Григорий бросился помогать, поднял женщину под руку и отвел в сторону, усадил на крыльцо, а сам принялся собирать картошку. Женщина была одета бедно: все изношенное и латаное.

Григорий собрал картошку и подошел к упавшей. У нее было изможденное лицо, но синие глаза смотрели молодо и чисто.

— Спасибо, милый, — сказала она и попыталась встать, но, охнув, опять опустилась на ступени. — Бог мой! Неужто вывихнула? Как же я теперь до дому доползу?

— А вам далеко?

— Да нет, миленький… Вон видишь, красный кирпичный дом?
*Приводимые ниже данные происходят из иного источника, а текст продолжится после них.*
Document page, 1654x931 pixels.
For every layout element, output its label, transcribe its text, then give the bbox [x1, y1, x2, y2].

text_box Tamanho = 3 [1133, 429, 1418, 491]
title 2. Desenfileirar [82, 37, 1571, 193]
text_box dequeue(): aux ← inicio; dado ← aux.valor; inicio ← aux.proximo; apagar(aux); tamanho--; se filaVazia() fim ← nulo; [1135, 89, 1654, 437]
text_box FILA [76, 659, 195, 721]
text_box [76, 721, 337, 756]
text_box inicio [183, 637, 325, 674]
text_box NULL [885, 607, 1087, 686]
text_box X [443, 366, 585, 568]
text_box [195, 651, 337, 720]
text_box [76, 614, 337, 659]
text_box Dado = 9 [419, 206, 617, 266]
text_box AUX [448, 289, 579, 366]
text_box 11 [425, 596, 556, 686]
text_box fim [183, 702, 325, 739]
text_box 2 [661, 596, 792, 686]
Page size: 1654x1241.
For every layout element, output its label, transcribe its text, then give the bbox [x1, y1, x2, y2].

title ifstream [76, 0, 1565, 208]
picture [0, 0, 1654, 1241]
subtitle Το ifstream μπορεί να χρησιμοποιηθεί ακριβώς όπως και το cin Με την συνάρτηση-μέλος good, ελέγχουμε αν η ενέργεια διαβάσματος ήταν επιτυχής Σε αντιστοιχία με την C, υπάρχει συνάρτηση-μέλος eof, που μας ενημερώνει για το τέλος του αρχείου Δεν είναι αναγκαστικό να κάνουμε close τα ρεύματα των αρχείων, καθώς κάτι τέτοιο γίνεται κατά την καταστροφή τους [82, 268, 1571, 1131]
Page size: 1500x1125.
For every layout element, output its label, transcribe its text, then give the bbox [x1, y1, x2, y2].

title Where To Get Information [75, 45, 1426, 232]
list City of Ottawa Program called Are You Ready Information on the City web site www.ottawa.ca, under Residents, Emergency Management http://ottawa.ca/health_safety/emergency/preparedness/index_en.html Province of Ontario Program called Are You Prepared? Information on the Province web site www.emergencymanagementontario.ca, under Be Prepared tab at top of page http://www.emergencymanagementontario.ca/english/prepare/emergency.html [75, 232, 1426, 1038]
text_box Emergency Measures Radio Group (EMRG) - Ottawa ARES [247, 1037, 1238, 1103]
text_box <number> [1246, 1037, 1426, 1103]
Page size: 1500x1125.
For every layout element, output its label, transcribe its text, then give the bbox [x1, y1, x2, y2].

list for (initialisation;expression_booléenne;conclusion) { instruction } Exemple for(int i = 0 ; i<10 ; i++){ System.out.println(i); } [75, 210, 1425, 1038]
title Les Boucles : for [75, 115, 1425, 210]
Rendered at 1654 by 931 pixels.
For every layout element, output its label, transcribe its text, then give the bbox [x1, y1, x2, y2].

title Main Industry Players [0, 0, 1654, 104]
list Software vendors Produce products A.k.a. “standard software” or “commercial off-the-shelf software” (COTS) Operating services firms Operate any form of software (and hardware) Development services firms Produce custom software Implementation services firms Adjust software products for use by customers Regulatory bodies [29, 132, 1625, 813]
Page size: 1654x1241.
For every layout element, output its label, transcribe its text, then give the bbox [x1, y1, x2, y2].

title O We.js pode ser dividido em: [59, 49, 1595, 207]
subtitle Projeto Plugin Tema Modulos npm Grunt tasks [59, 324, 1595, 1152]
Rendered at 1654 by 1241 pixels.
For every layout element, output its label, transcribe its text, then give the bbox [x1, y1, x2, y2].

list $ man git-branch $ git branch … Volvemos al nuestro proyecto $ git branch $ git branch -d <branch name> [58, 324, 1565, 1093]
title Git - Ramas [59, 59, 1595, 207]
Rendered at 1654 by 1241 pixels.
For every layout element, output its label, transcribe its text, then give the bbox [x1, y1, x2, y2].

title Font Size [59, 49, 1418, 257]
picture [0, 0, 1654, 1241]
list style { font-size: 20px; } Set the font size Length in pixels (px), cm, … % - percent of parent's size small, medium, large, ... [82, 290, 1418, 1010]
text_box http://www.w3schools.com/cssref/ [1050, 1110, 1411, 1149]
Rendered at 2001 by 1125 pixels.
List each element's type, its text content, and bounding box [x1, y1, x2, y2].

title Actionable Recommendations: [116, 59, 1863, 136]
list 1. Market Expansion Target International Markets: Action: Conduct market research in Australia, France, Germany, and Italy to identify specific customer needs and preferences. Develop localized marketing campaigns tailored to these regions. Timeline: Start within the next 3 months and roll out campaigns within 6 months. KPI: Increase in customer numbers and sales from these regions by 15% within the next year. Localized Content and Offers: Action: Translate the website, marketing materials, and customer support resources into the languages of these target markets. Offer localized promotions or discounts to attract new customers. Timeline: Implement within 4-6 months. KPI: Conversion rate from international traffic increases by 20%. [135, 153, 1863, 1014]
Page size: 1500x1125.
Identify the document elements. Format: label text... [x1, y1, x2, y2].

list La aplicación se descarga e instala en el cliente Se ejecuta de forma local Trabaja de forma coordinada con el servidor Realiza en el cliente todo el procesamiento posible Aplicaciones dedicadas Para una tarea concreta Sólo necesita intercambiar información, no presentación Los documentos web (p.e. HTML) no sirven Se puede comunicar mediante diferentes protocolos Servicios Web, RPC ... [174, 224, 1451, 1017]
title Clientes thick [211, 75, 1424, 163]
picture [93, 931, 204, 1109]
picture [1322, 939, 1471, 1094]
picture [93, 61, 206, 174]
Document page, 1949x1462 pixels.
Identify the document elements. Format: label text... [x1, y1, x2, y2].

Там и живу.

— Пойдемте, я помогу вам! — Григорий решительно взял соломенную кошелку и, поддерживая женщину под руку и стараясь идти медленнее, повел ее к дому. — А где вы работаете? — спросил он.

— На сладкой каторге.

Он смотрел, не понимая, и женщина, заметив его недоумение, улыбнулась сквозь боль:

— Так мы промеж себя Даниловский сахарный завод зовем.

— И далеко вам ходить?

— На Пресню, милый. А ближе не берут. А если и берут, платят вовсе гроши, одни слезы.

Звали работницу Агаша Таличкина. Жила она в большой полуподвальной комнате со следами плесени на внешней стене, вдоль внутренней стены тянулись толстенные трубы парового отопления. За цветастой ситцевой занавеской угадывались кровать и детская колыбелька.

— Ты, Агаш? — спросил из-за занавески глухой мужской голос. — Что долго-то?

— Да ногу повредила. Гололед на улице, шагу ступить нельзя. А тут еще один пузатый-тузатый на рысаке. Я и сковырнулась. Спасибо, паренек дойти пособил. И картоху донес. А то вовсе беда.

Крупная жилистая рука отвела в сторону занавеску, и из-за нее выглянуло молодое черноусое, несколько дней не бритое лицо. Голову окутывала белая повязка с пятнами засохшей крови.

— Спасибо, парень, — кивнул черноусый. — Чего ж ты возле порога встал? Проходи, садись, нас сейчас Агаш чайком попоит. Проходи, проходи… Из гимназистов аль из студентов? Да ты шинельку-то сними, расскажи, чего на белом свете деется. А то я уж сколько времени носу не высовываю. Голову мне проломили, ироды!

Гриша снял шинель, повесил рядом с замасленным рабочим пиджаком, повесил туда же фуражку и сел на табурет у стола. Лицо рабочего было сильно разбито, под левым глазом багровел кровоподтек, рассечена бровь.

— За что вас так? — робко спросил Гриша.

— Да, говорю, на сволочей нарвался. Сам-то ты откуда?

— Из Тамбова недавно…

— Вон как! — с оживлением воскликнул Таличкин, доставая из-под подушки кисет. — Ну, и как там мужик? Заодно с рабочими или все в сторонке ошивается?

Осмелев, Гриша принялся рассказывать о разгромах помещичьих усадеб, о том, с какой жестокостью луженовские, аврамовы и ламанские душат восставших.

Глубоко затягиваясь, Таличкин жадно слушал, временами кивая и вскрикивая:

— Так! Так! Значит, захватило и мужика до боли!..

Опираясь на ухват и постанывая, Агаша возилась у круглой чугунной печурки, где стоял большой темный чайник; из его кривого носика крутой струйкой выбивался пар.

За занавеской проснулся и заплакал ребенок, и Агаша с посветлевшим и в то же время обеспокоенным лицом, опираясь рукой на стену, заторопилась туда. Через минуту она появилась снова, держа на одной руке маленького ясноглазого мальчугашку, смешно трущего кулачками глаза.